Defense Minister Meimarakis in Washington: Greek-U.S. relations strategic and vital


WASHINGTON (ANA-MPA - A. Ellis)

Greece's Defence Minister Evangelos Meimarakis on Wednesday underlined the strategic nature and vital importance of relations between Greece and the United States in southeast Europe and the Mediterranean.

He was speaking at a Greek conference organised jointly by the Institute of Foreign Policy Analysis (IFPA), the Constantine Karamanlis Foundation and the Greek national defence ministry's Defence Analyses Institute on "A New NATO, Euro-Atlantic Security and the Greek-American Partnership".

"Climate change and movement of populations, attacks in cyberspace, energy security and the re-emergency of piracy compose the contemporary threat environment," Meimarakis said, painting the picture of a new and extremely uncertain global environment dominated by asymmetric threats, in which the relationship between Europe and the US remained the sole stable parameter.

In this context, he said that bilateral cooperation between Greece and the U.S. would not only maintain but actually increase its momentum, as was confirmed during recent meetings between U.S. President Barack Obama and Greek Prime Minister Costas Karamanlis, that between Greek Foreign Minister Dora Bakoyannis and U.S. Secretary of State Hillary Clinton and his own meeting with U.S. Secretary of Defense Robert Gates.

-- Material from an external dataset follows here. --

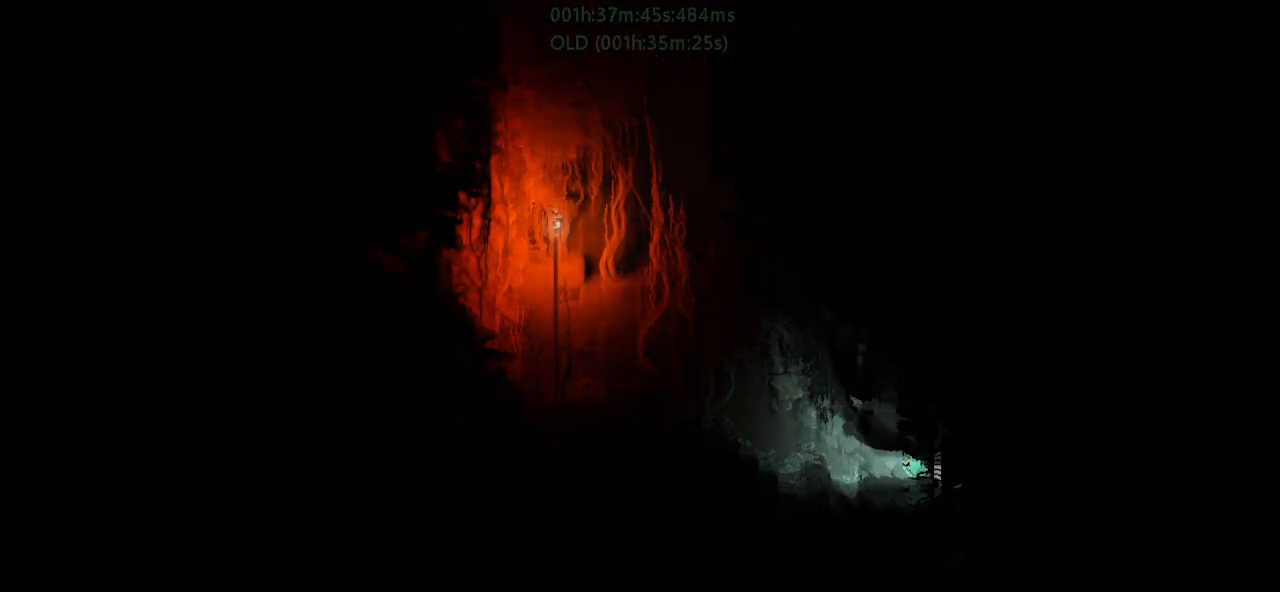
{"keys": ["r", "right"], "events": []}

On southeast Europe, Meimarakis said that Greece and the U.S. shared common interests and that Greece supports the EuroAtlantic prospects of all the western Balkans, on condition that they met the accession requirements.

Turning to the Former Yugoslav Republic of Macedonia (fYRoM) and Greece's dispute with that country over the name 'Macedonia', Meimarakis stressed that this was a far from trivial issue but one intimately linked with the security and stability of the region as a whole.

He stressed that Greece's relations with fYRoM would be fully normalised once a solution to the name dispute was agreed, opening that country's path to NATO and the EU and boosting regional stability by confirming the spirit of reconciliation necessary between allied countries.

Greece's prime minister, himself a native of the Greek province of Macedonia, had agreed to accept a composite name for fYRoM that included the term 'Macedonia' - and incurred significant political cost at home - without any matching gesture from Skopje up to this time, Meimarakis added.

Regarding Turkey, the minister noted that despite continued Greek efforts to improve bilateral ties there had been little change on the Turkish side, which continued incursions into Greek airspace and territorial waters in the Aegean and maintained its 'casus belli' threat against Greece.

Finally, Meimarakis stressed Greece's contribution in the framework of NATO, such as its participation in operations like Active Endeavour in the Mediterranean or the peacekeeping missions in Kosovo and Afghanistan, as well as its role in the EU naval operation Atalanta against piracy at sea.